Unconditional election was first codified in the Belgic Confession (1561), re-affirmed in the Canons of Dort (1619), which arose from the Quinquarticular Controversy, and is represented in the various Reformed confessions such as the Westminster Standards (1646). Today, it is most commonly associated with the Reformation teachings of John Calvin as one of the five points of Calvinism and is often linked with predestination.

==Biblical passages==

A number of passages are put forth to support the doctrine, including (quotations are from the KJV):

- Isaiah 42:1: "Behold my servant, whom I uphold; mine elect Chosen One, in whom my soul delighteth; I have put my spirit upon him: he shall bring forth judgment to the Gentiles."
- John 1:12,13: "But as many as received him, to them gave he power to become the sons of God, even to them that believe on his name: Which were born, not of blood, nor of the will of the flesh, nor of the will of man, but of God."
- Acts 13:48: "And when the Gentiles heard this, they were glad, and glorified the word of the Lord: and as many as were ordained to eternal life believed."
- Romans 9:15–16: "For he saith to Moses, I will have mercy on whom I will have mercy, and I will have compassion on whom I will have compassion. So then it is not of him that willeth, nor of him that runneth, but of God that sheweth mercy."
- Romans 9:22–24: "What if God, willing to shew his wrath, and to make his power known, endured with much longsuffering the vessels of wrath fitted to destruction: And that he might make known the riches of his glory on the vessels of mercy, which he had afore prepared unto glory, Even us, whom he hath called, not of the Jews only, but also of the Gentiles?"
- Ephesians 1:4–5: "According as he hath chosen us in him before the foundation of the world, that we should be holy and without blame before him in love: Having predestinated us unto the adoption of children by Jesus Christ to himself, according to the good pleasure of his will,"
- Ephesians 1:11: "In whom also we have obtained an inheritance, being predestinated according to the purpose of him who worketh all things after the counsel of his own will:"
- Philippians 1:29: "For unto you it is given in the behalf of Christ, not only to believe on him, but also to suffer for his sake;"
- 1 Thessalonians 1:4–5: "Knowing, brethren beloved, your election of God.

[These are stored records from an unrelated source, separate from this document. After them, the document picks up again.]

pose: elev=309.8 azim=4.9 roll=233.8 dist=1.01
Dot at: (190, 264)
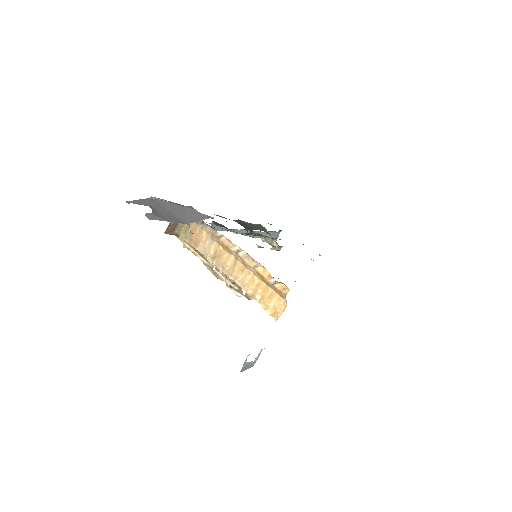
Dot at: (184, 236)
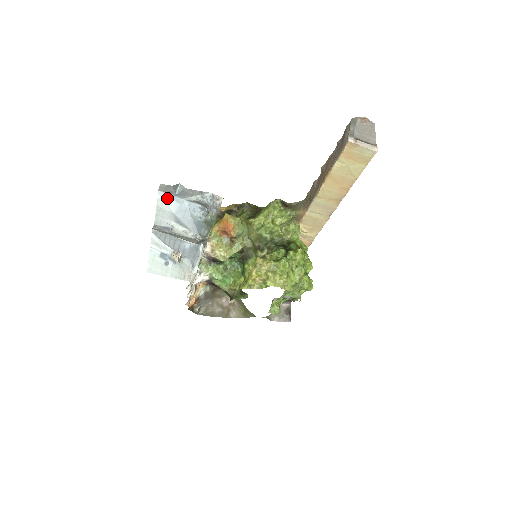
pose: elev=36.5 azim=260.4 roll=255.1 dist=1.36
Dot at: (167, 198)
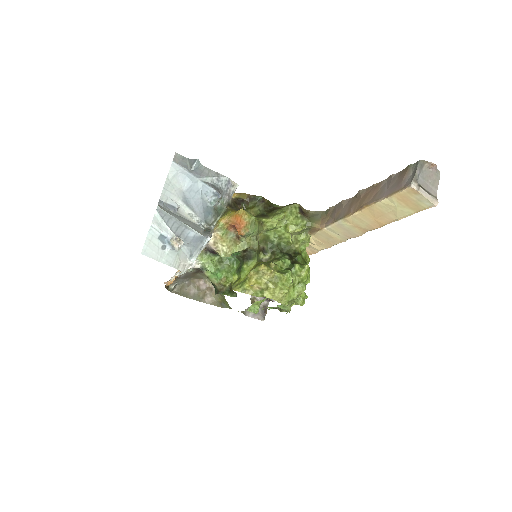
Dot at: (180, 172)
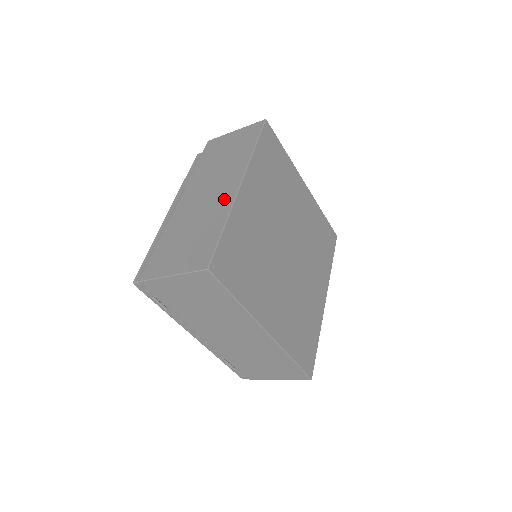
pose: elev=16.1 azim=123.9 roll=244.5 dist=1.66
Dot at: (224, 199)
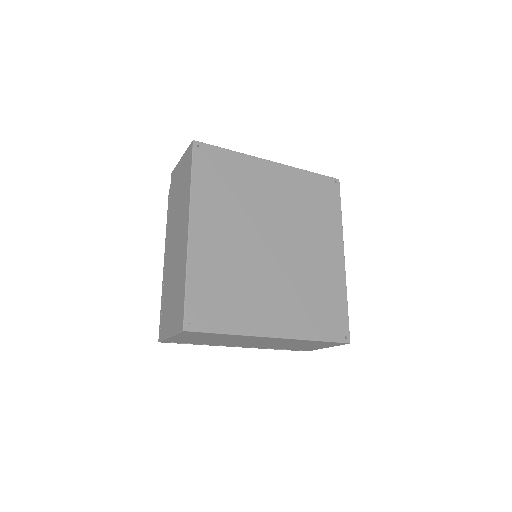
Dot at: (183, 249)
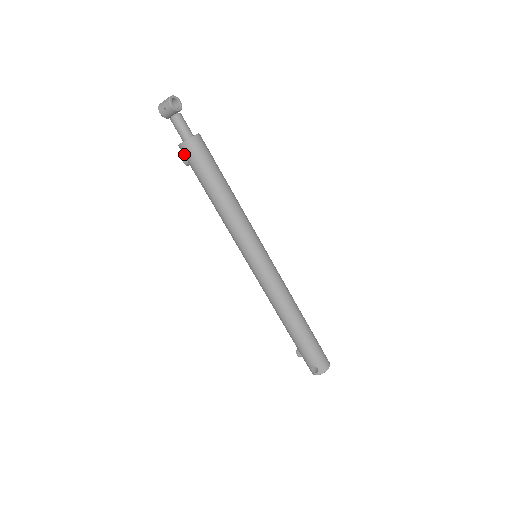
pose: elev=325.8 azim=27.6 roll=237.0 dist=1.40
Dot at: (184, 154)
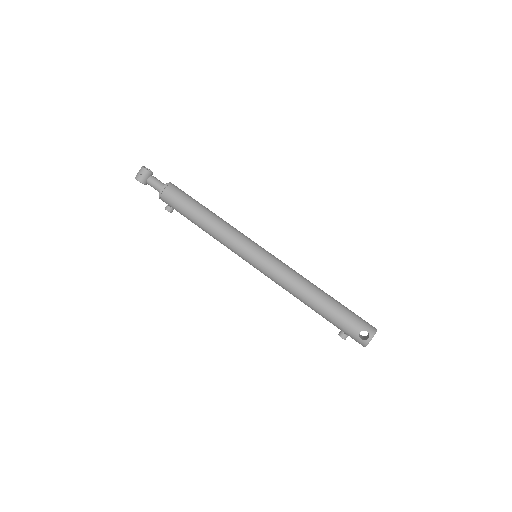
Dot at: (165, 198)
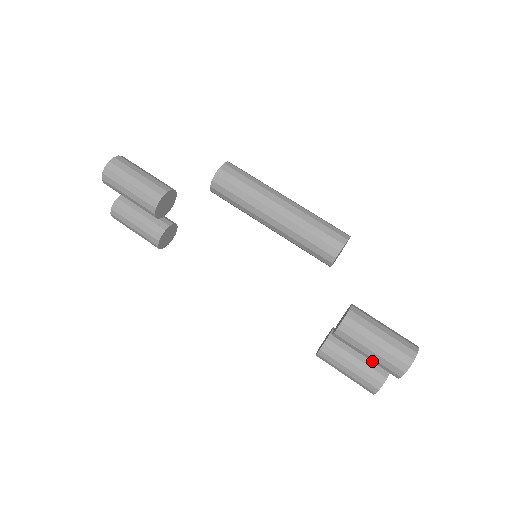
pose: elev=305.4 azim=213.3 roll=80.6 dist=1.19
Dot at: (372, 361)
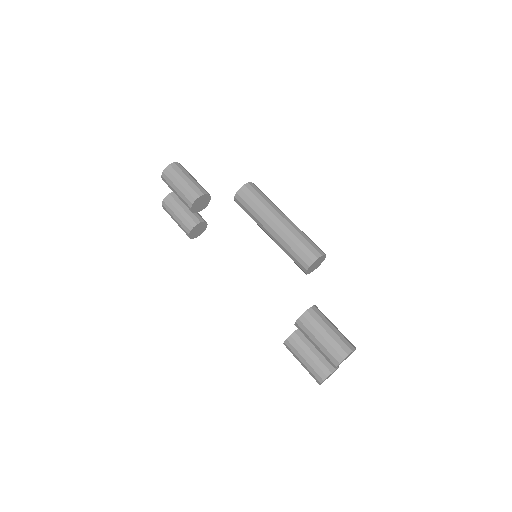
Dot at: (319, 350)
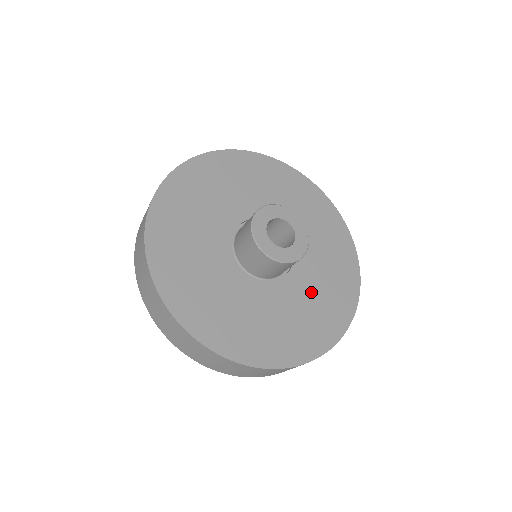
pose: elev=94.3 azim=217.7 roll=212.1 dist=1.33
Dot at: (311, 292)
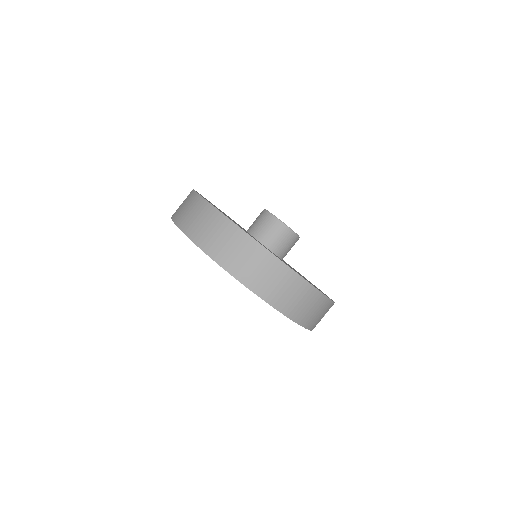
Dot at: occluded
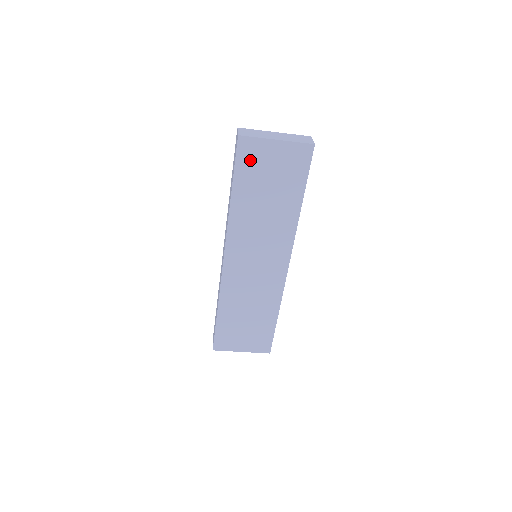
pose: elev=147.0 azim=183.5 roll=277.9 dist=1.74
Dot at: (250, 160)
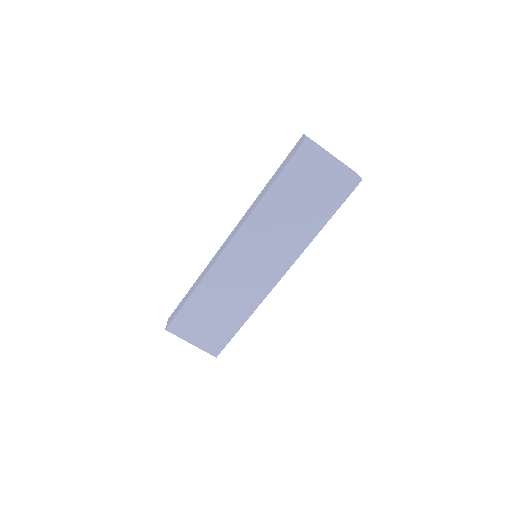
Dot at: (303, 165)
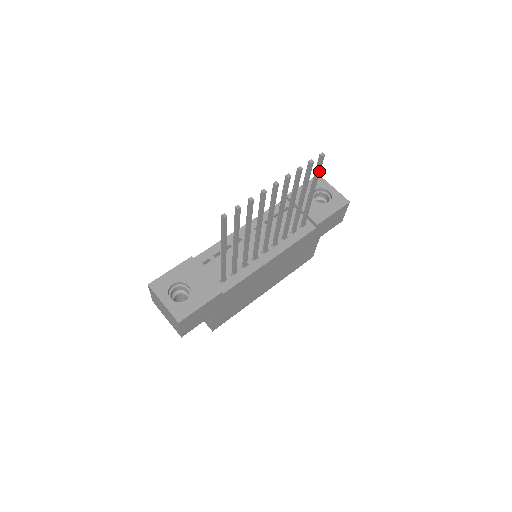
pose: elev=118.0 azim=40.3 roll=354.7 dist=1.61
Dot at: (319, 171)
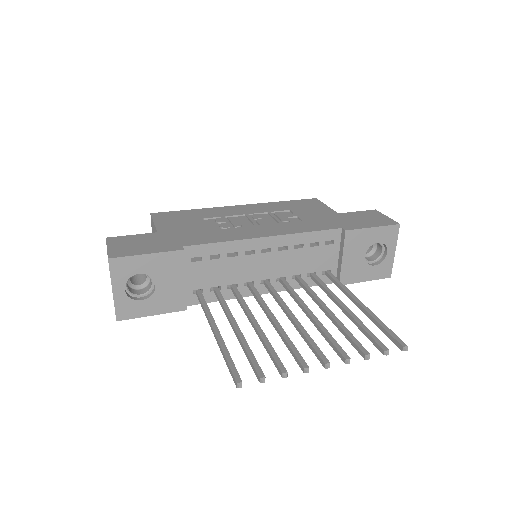
Dot at: (386, 332)
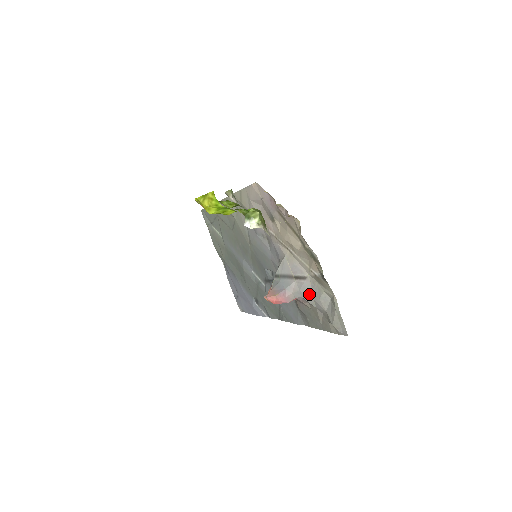
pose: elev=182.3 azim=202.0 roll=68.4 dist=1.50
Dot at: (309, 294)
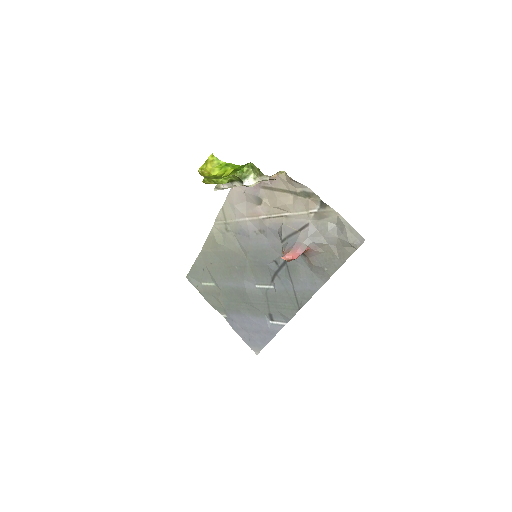
Dot at: (317, 235)
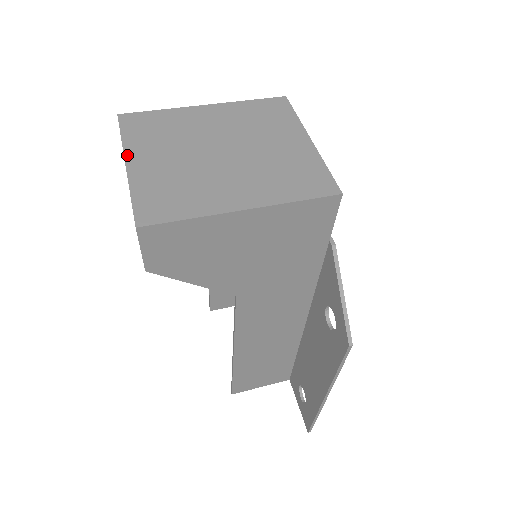
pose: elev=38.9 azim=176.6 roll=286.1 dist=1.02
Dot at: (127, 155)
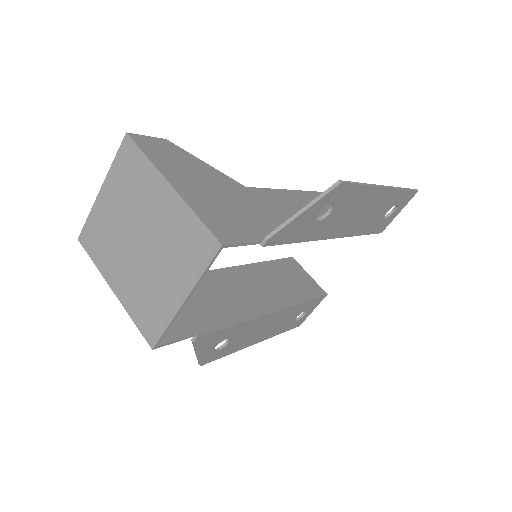
Dot at: (105, 183)
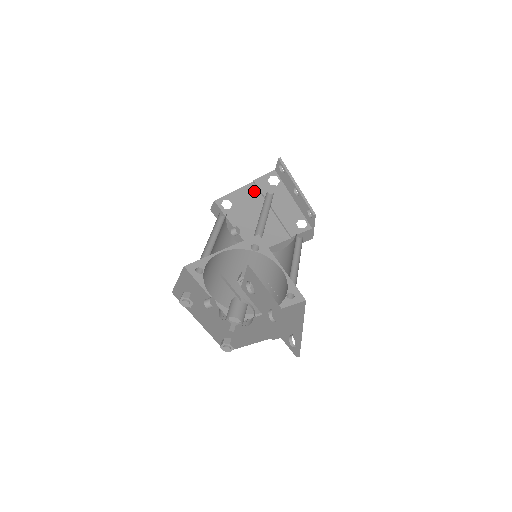
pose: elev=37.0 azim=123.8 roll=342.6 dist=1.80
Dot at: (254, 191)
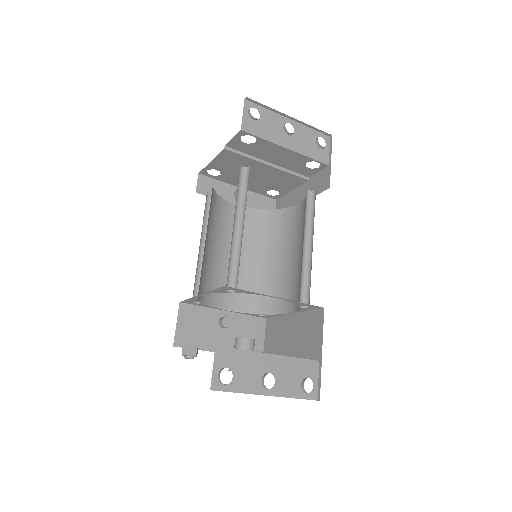
Dot at: (233, 155)
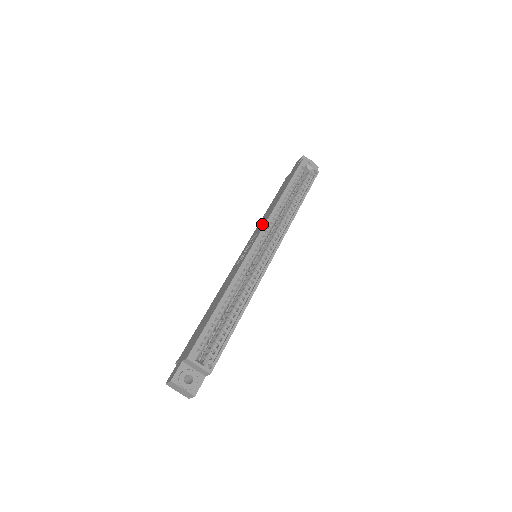
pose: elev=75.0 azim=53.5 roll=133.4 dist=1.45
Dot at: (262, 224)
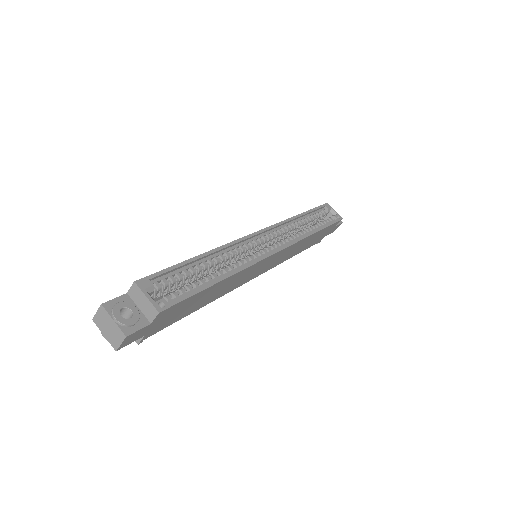
Dot at: occluded
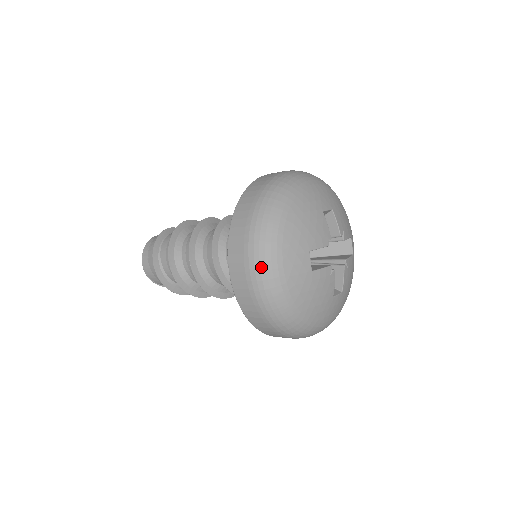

For our gospel came not unto you in word only, but also in power, and in the Holy Ghost, and in much assurance; as ye know what manner of men we were among you for your sake."
- 2 Thessalonians 2:13: "But we are bound to give thanks alway to God for you, brethren beloved of the Lord, because God hath from the beginning chosen you to salvation through sanctification of the Spirit and belief of the truth:"
- 2 Timothy 1:9: "Who hath saved us, and called us with an holy calling, not according to our works, but according to his own purpose and grace, which was given us in Christ Jesus before the world began,"

Some biblical passages are put forth as evidence that human volition, not just divine action, plays a central role in salvation (see conditional election):
- Deuteronomy 30:19: "I call heaven and earth to record this day against you, that I have set before you life and death, blessing and cursing: therefore choose life, that both thou and thy seed may live:"
- Joshua 24:15: "And if it seem evil unto you to serve the Lord, choose you this day whom ye will serve; whether the gods which your fathers served that were on the other side of the flood, or the gods of the Amorites, in whose land ye dwell: but as for me and my house, we will serve the Lord."

Calvinists generally understand the former passages as giving a window into the divine perspective and the latter passages as speaking from the human perspective in calling people to work out the salvation God has given them.